◆ **WORK ITEM**
Which lines of the data include the string "bulk"? List them all.
◇ ◇ ◇ ◇ ◇ ◇ ◇
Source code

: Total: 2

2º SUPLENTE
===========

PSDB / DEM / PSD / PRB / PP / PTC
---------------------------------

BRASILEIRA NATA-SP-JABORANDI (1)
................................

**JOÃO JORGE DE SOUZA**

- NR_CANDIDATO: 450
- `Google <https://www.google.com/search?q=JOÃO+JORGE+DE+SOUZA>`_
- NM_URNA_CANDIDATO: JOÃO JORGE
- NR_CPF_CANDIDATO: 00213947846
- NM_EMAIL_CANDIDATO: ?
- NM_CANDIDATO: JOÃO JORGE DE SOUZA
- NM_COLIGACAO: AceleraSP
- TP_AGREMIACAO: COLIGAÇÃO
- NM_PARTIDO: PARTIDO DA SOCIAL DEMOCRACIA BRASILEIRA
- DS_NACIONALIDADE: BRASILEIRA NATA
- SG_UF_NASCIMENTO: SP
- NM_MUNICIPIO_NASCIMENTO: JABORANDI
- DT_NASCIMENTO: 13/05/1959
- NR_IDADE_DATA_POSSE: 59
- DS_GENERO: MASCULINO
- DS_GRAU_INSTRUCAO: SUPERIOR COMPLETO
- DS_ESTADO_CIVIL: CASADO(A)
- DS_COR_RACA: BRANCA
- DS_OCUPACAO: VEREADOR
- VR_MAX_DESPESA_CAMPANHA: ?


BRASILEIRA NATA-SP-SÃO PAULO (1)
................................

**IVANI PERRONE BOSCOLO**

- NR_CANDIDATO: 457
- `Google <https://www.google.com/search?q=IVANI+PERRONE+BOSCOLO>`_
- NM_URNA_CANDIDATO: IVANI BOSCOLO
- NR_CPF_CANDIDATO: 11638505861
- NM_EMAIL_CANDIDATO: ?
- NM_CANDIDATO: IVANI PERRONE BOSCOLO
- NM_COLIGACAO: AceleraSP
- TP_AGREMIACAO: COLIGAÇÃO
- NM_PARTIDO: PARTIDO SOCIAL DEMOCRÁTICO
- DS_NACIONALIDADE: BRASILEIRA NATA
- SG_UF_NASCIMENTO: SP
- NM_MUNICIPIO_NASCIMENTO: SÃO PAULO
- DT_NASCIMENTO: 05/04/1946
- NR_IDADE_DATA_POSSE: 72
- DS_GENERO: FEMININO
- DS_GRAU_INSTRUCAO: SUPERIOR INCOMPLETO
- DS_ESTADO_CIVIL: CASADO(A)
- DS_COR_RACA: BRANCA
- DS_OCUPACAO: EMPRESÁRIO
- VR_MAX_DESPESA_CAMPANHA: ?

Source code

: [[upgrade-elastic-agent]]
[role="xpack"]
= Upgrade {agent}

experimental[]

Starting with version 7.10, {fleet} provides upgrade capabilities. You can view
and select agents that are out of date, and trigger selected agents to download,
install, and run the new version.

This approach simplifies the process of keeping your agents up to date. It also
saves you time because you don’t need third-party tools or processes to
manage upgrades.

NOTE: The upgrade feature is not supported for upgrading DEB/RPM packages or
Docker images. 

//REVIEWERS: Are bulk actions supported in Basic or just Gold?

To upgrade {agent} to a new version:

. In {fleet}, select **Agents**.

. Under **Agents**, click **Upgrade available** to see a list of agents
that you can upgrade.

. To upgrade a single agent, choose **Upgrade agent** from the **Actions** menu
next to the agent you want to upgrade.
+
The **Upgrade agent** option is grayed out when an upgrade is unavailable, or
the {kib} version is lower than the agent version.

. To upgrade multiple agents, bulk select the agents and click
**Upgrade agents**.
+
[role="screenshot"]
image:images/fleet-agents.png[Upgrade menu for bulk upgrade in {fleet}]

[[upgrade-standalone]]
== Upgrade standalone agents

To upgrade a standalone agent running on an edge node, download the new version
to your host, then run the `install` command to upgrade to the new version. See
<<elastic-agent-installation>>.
◇ ◇ ◇ ◇ ◇ ◇ ◇
◆ **SOLVED EXERCISE**
//REVIEWERS: Are bulk actions supported in Basic or just Gold?
. To upgrade multiple agents, bulk select the agents and click
image:images/fleet-agents.png[Upgrade menu for bulk upgrade in {fleet}]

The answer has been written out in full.